__Task requirements__
Write out the data word for word, taking care that no picture is carried over.

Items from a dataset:
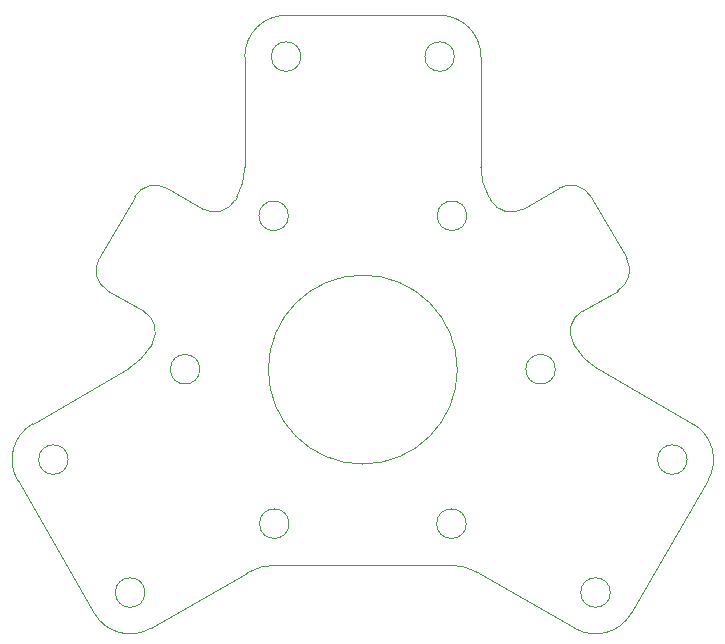
<source format=gm1>
G04 #@! TF.GenerationSoftware,KiCad,Pcbnew,5.1.9+dfsg1-1+deb11u1*
G04 #@! TF.CreationDate,2024-03-16T20:11:09+09:00*
G04 #@! TF.ProjectId,inner,696e6e65-722e-46b6-9963-61645f706362,rev?*
G04 #@! TF.SameCoordinates,Original*
G04 #@! TF.FileFunction,Profile,NP*
%FSLAX46Y46*%
G04 Gerber Fmt 4.6, Leading zero omitted, Abs format (unit mm)*
G04 Created by KiCad (PCBNEW 5.1.9+dfsg1-1+deb11u1) date 2024-03-16 20:11:09*
%MOMM*%
%LPD*%
G01*
G04 APERTURE LIST*
G04 #@! TA.AperFunction,Profile*
%ADD10C,0.050000*%
G04 #@! TD*
G04 APERTURE END LIST*
D10*
X162750000Y-78500000D02*
G75*
G03*
X162750000Y-78500000I-1250000J0D01*
G01*
X163799040Y-91981310D02*
G75*
G03*
X163799040Y-91981310I-1250000J0D01*
G01*
X182449700Y-112620800D02*
G75*
G03*
X182449700Y-112620800I-1250000J0D01*
G01*
X171299000Y-104971700D02*
G75*
G03*
X171299000Y-104971700I-1250000J0D01*
G01*
X175949700Y-123879200D02*
G75*
G03*
X175949700Y-123879200I-1250000J0D01*
G01*
X163750000Y-118046999D02*
G75*
G03*
X163750000Y-118046999I-1250000J0D01*
G01*
X149750000Y-78500000D02*
G75*
G03*
X149750000Y-78500000I-1250000J0D01*
G01*
X148700960Y-91981310D02*
G75*
G03*
X148700960Y-91981310I-1250000J0D01*
G01*
X163000000Y-105000000D02*
G75*
G03*
X163000000Y-105000000I-8000000J0D01*
G01*
X148750000Y-118046999D02*
G75*
G03*
X148750000Y-118046999I-1250000J0D01*
G01*
X141201000Y-104971700D02*
G75*
G03*
X141201000Y-104971700I-1250000J0D01*
G01*
X130050300Y-112620800D02*
G75*
G03*
X130050300Y-112620800I-1250000J0D01*
G01*
X136550300Y-123879200D02*
G75*
G03*
X136550300Y-123879200I-1250000J0D01*
G01*
X144169850Y-90664320D02*
G75*
G02*
X141437800Y-91396370I-1732050J1000000D01*
G01*
X138406700Y-89646370D02*
X141437800Y-91396370D01*
X135674649Y-90378420D02*
G75*
G02*
X138406700Y-89646369I1732051J-1000000D01*
G01*
X132674700Y-95574600D02*
X135674700Y-90378420D01*
X133406700Y-98306650D02*
G75*
G02*
X132674650Y-95574600I1000000J1732050D01*
G01*
X136437800Y-100056600D02*
X133406700Y-98306600D01*
X136437800Y-100056649D02*
G75*
G02*
X137169851Y-102788700I-1000000J-1732051D01*
G01*
X137169900Y-102788700D02*
X137009600Y-103066200D01*
X137009627Y-103066200D02*
G75*
G02*
X135179500Y-104896327I-4330127J2500000D01*
G01*
X135179500Y-104896400D02*
X127050300Y-109589700D01*
X125769211Y-114370800D02*
G75*
G02*
X127050300Y-109589711I3031089J1750000D01*
G01*
X125769200Y-114370800D02*
X132269200Y-125629200D01*
X137050300Y-126910288D02*
G75*
G02*
X132269212Y-125629200I-1750000J3031088D01*
G01*
X145179490Y-122216900D02*
X137050300Y-126910300D01*
X145179490Y-122216873D02*
G75*
G02*
X147679490Y-121547000I2500000J-4330127D01*
G01*
X162320510Y-121547000D02*
X147679490Y-121547000D01*
X162320510Y-121546999D02*
G75*
G02*
X164820510Y-122216872I0J-5000001D01*
G01*
X164820510Y-122216900D02*
X172949700Y-126910300D01*
X177730788Y-125629200D02*
G75*
G02*
X172949700Y-126910288I-3031088J1750000D01*
G01*
X177730800Y-125629200D02*
X184230800Y-114370800D01*
X182949700Y-109589712D02*
G75*
G02*
X184230788Y-114370800I-1750000J-3031088D01*
G01*
X182949700Y-109589700D02*
X174820500Y-104896400D01*
X174820499Y-104896328D02*
G75*
G02*
X172990372Y-103066200I2500001J4330128D01*
G01*
X172830100Y-102788700D02*
X172990400Y-103066200D01*
X172830149Y-102788700D02*
G75*
G02*
X173562200Y-100056649I1732051J1000000D01*
G01*
X173562200Y-100056600D02*
X176593300Y-98306600D01*
X177325350Y-95574600D02*
G75*
G02*
X176593300Y-98306650I-1732050J-1000000D01*
G01*
X177325300Y-95574600D02*
X174325300Y-90378420D01*
X171593300Y-89646370D02*
G75*
G02*
X174325350Y-90378420I1000000J-1732050D01*
G01*
X171593300Y-89646370D02*
X168562200Y-91396370D01*
X168562200Y-91396371D02*
G75*
G02*
X165830149Y-90664320I-1000000J1732051D01*
G01*
X165669900Y-90386750D02*
X165830100Y-90664320D01*
X165669872Y-90386749D02*
G75*
G02*
X165000000Y-87886749I4330128J2499999D01*
G01*
X165000000Y-87886750D02*
X165000000Y-78500000D01*
X161500001Y-75000000D02*
G75*
G02*
X165000000Y-78500001I-1J-3500000D01*
G01*
X161500000Y-75000000D02*
X148500000Y-75000000D01*
X145000000Y-78500000D02*
G75*
G02*
X148500000Y-75000000I3500000J0D01*
G01*
X145000000Y-87886750D02*
X145000000Y-78500000D01*
X145000000Y-87886749D02*
G75*
G02*
X144330128Y-90386749I-5000000J-1D01*
G01*
X144330100Y-90386750D02*
X144169900Y-90664320D01*
M02*

</source>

__Problem solution__
<source format=gm1>
G04 #@! TF.GenerationSoftware,KiCad,Pcbnew,5.1.9+dfsg1-1+deb11u1*
G04 #@! TF.CreationDate,2024-03-16T20:11:09+09:00*
G04 #@! TF.ProjectId,inner,696e6e65-722e-46b6-9963-61645f706362,rev?*
G04 #@! TF.SameCoordinates,Original*
G04 #@! TF.FileFunction,Profile,NP*
%FSLAX46Y46*%
G04 Gerber Fmt 4.6, Leading zero omitted, Abs format (unit mm)*
G04 Created by KiCad (PCBNEW 5.1.9+dfsg1-1+deb11u1) date 2024-03-16 20:11:09*
%MOMM*%
%LPD*%
G01*
G04 APERTURE LIST*
G04 #@! TA.AperFunction,Profile*
%ADD10C,0.050000*%
G04 #@! TD*
G04 APERTURE END LIST*
D10*
X162750000Y-78500000D02*
G75*
G03*
X162750000Y-78500000I-1250000J0D01*
G01*
X163799040Y-91981310D02*
G75*
G03*
X163799040Y-91981310I-1250000J0D01*
G01*
X182449700Y-112620800D02*
G75*
G03*
X182449700Y-112620800I-1250000J0D01*
G01*
X171299000Y-104971700D02*
G75*
G03*
X171299000Y-104971700I-1250000J0D01*
G01*
X175949700Y-123879200D02*
G75*
G03*
X175949700Y-123879200I-1250000J0D01*
G01*
X163750000Y-118046999D02*
G75*
G03*
X163750000Y-118046999I-1250000J0D01*
G01*
X149750000Y-78500000D02*
G75*
G03*
X149750000Y-78500000I-1250000J0D01*
G01*
X148700960Y-91981310D02*
G75*
G03*
X148700960Y-91981310I-1250000J0D01*
G01*
X163000000Y-105000000D02*
G75*
G03*
X163000000Y-105000000I-8000000J0D01*
G01*
X148750000Y-118046999D02*
G75*
G03*
X148750000Y-118046999I-1250000J0D01*
G01*
X141201000Y-104971700D02*
G75*
G03*
X141201000Y-104971700I-1250000J0D01*
G01*
X130050300Y-112620800D02*
G75*
G03*
X130050300Y-112620800I-1250000J0D01*
G01*
X136550300Y-123879200D02*
G75*
G03*
X136550300Y-123879200I-1250000J0D01*
G01*
X144169850Y-90664320D02*
G75*
G02*
X141437800Y-91396370I-1732050J1000000D01*
G01*
X138406700Y-89646370D02*
X141437800Y-91396370D01*
X135674649Y-90378420D02*
G75*
G02*
X138406700Y-89646369I1732051J-1000000D01*
G01*
X132674700Y-95574600D02*
X135674700Y-90378420D01*
X133406700Y-98306650D02*
G75*
G02*
X132674650Y-95574600I1000000J1732050D01*
G01*
X136437800Y-100056600D02*
X133406700Y-98306600D01*
X136437800Y-100056649D02*
G75*
G02*
X137169851Y-102788700I-1000000J-1732051D01*
G01*
X137169900Y-102788700D02*
X137009600Y-103066200D01*
X137009627Y-103066200D02*
G75*
G02*
X135179500Y-104896327I-4330127J2500000D01*
G01*
X135179500Y-104896400D02*
X127050300Y-109589700D01*
X125769211Y-114370800D02*
G75*
G02*
X127050300Y-109589711I3031089J1750000D01*
G01*
X125769200Y-114370800D02*
X132269200Y-125629200D01*
X137050300Y-126910288D02*
G75*
G02*
X132269212Y-125629200I-1750000J3031088D01*
G01*
X145179490Y-122216900D02*
X137050300Y-126910300D01*
X145179490Y-122216873D02*
G75*
G02*
X147679490Y-121547000I2500000J-4330127D01*
G01*
X162320510Y-121547000D02*
X147679490Y-121547000D01*
X162320510Y-121546999D02*
G75*
G02*
X164820510Y-122216872I0J-5000001D01*
G01*
X164820510Y-122216900D02*
X172949700Y-126910300D01*
X177730788Y-125629200D02*
G75*
G02*
X172949700Y-126910288I-3031088J1750000D01*
G01*
X177730800Y-125629200D02*
X184230800Y-114370800D01*
X182949700Y-109589712D02*
G75*
G02*
X184230788Y-114370800I-1750000J-3031088D01*
G01*
X182949700Y-109589700D02*
X174820500Y-104896400D01*
X174820499Y-104896328D02*
G75*
G02*
X172990372Y-103066200I2500001J4330128D01*
G01*
X172830100Y-102788700D02*
X172990400Y-103066200D01*
X172830149Y-102788700D02*
G75*
G02*
X173562200Y-100056649I1732051J1000000D01*
G01*
X173562200Y-100056600D02*
X176593300Y-98306600D01*
X177325350Y-95574600D02*
G75*
G02*
X176593300Y-98306650I-1732050J-1000000D01*
G01*
X177325300Y-95574600D02*
X174325300Y-90378420D01*
X171593300Y-89646370D02*
G75*
G02*
X174325350Y-90378420I1000000J-1732050D01*
G01*
X171593300Y-89646370D02*
X168562200Y-91396370D01*
X168562200Y-91396371D02*
G75*
G02*
X165830149Y-90664320I-1000000J1732051D01*
G01*
X165669900Y-90386750D02*
X165830100Y-90664320D01*
X165669872Y-90386749D02*
G75*
G02*
X165000000Y-87886749I4330128J2499999D01*
G01*
X165000000Y-87886750D02*
X165000000Y-78500000D01*
X161500001Y-75000000D02*
G75*
G02*
X165000000Y-78500001I-1J-3500000D01*
G01*
X161500000Y-75000000D02*
X148500000Y-75000000D01*
X145000000Y-78500000D02*
G75*
G02*
X148500000Y-75000000I3500000J0D01*
G01*
X145000000Y-87886750D02*
X145000000Y-78500000D01*
X145000000Y-87886749D02*
G75*
G02*
X144330128Y-90386749I-5000000J-1D01*
G01*
X144330100Y-90386750D02*
X144169900Y-90664320D01*
M02*

</source>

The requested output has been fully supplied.